Search the entries for the word "scroll". Copy every line that holds it.

Source records
········

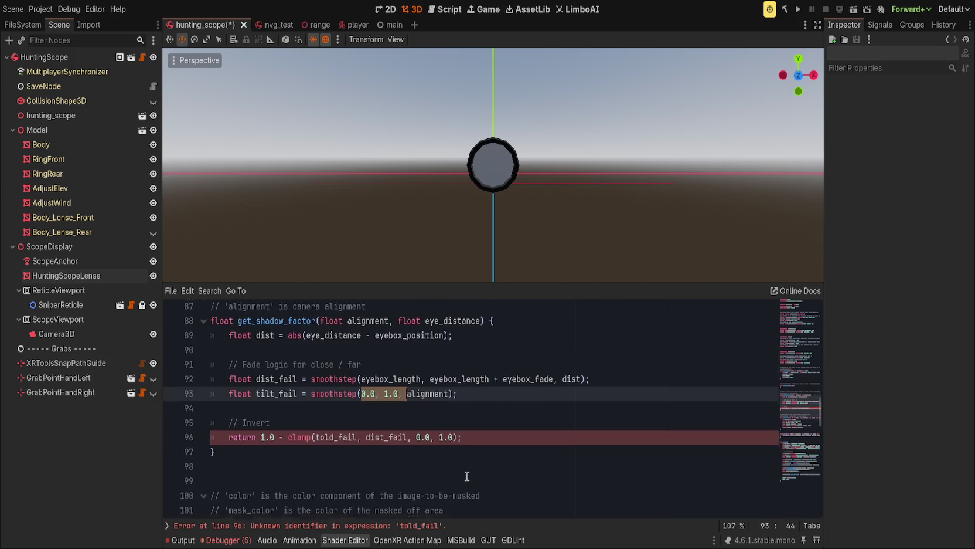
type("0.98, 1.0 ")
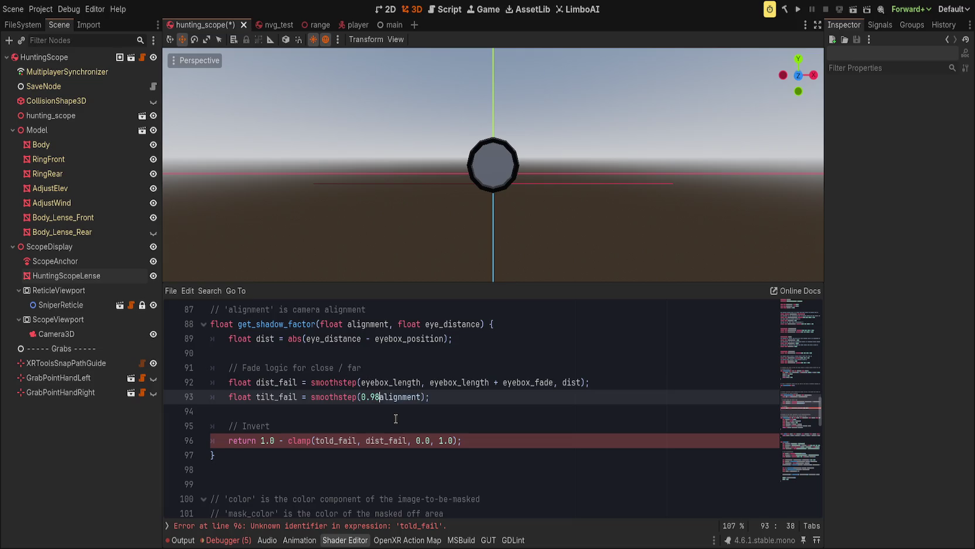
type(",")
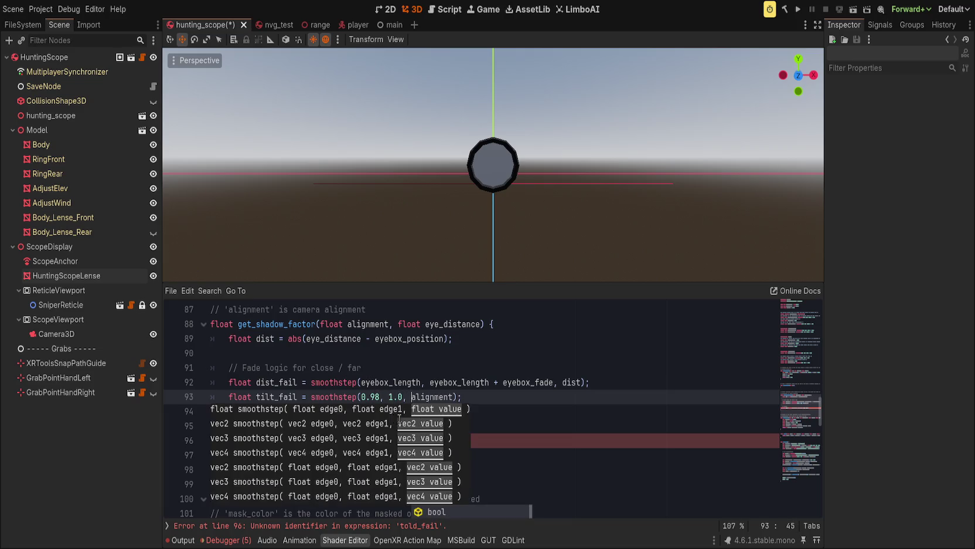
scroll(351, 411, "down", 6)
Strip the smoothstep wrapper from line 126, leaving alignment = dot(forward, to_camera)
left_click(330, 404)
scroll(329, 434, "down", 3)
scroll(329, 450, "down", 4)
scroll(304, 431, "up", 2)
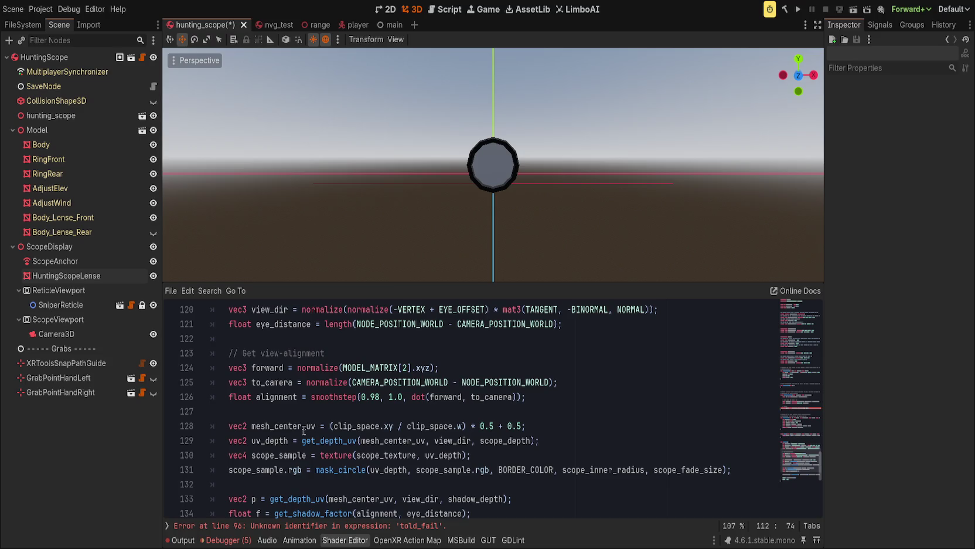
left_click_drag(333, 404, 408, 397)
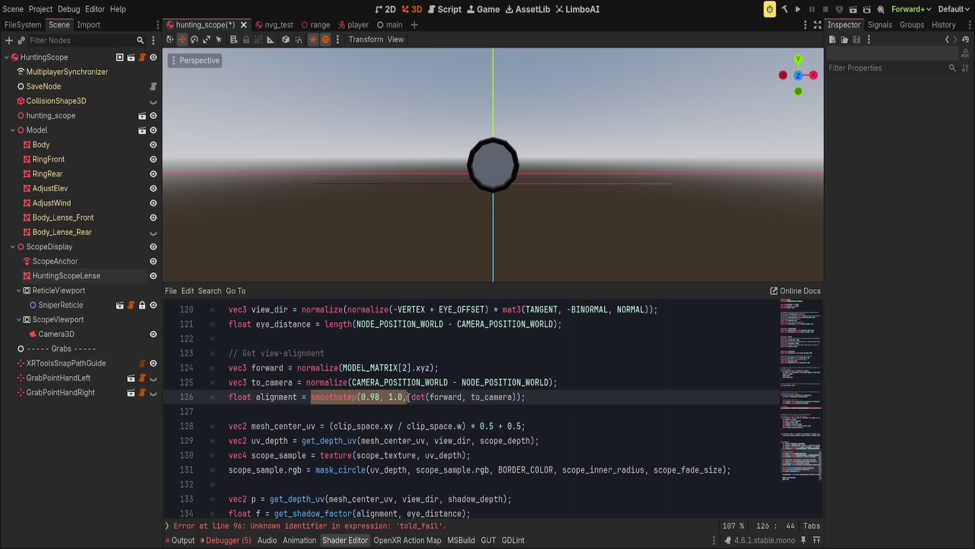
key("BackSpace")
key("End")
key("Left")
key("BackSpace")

········

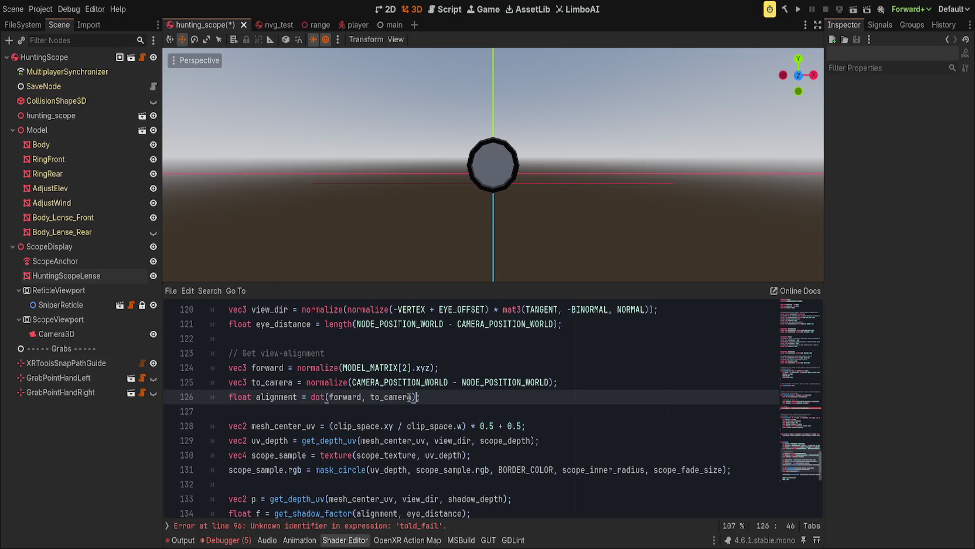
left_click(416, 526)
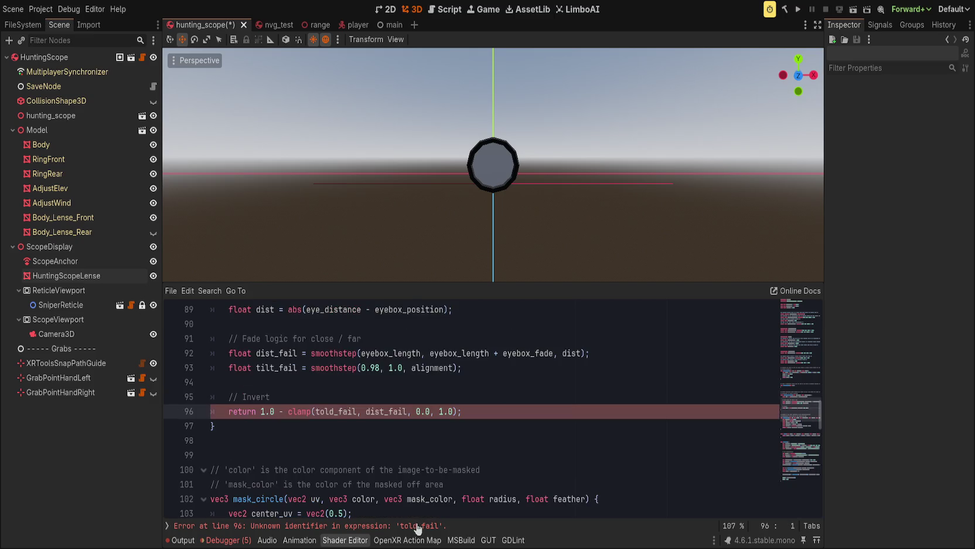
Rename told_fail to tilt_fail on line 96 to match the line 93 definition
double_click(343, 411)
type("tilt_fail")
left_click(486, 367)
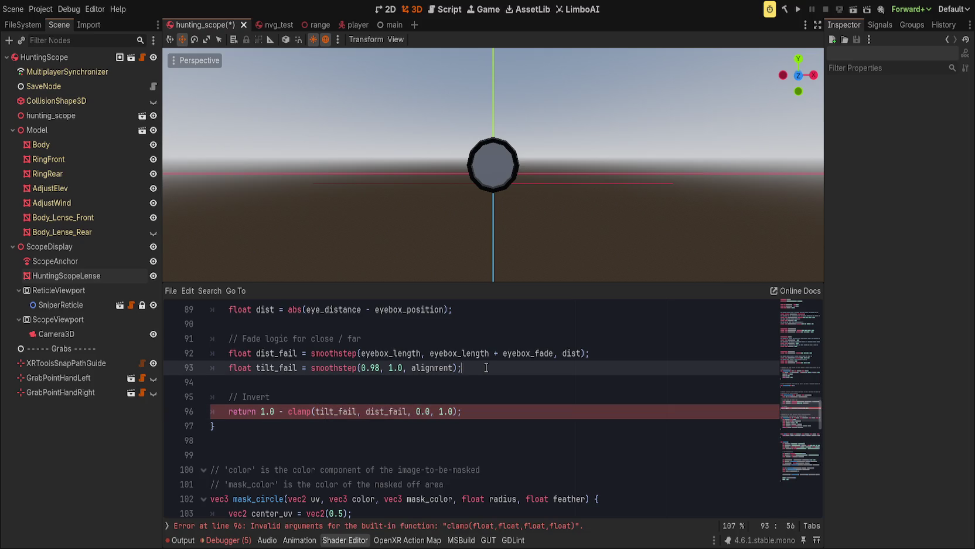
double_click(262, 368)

········

RESULT OF THE TASK
scroll(351, 411, "down", 6)
scroll(329, 434, "down", 3)
scroll(329, 450, "down", 4)
scroll(304, 431, "up", 2)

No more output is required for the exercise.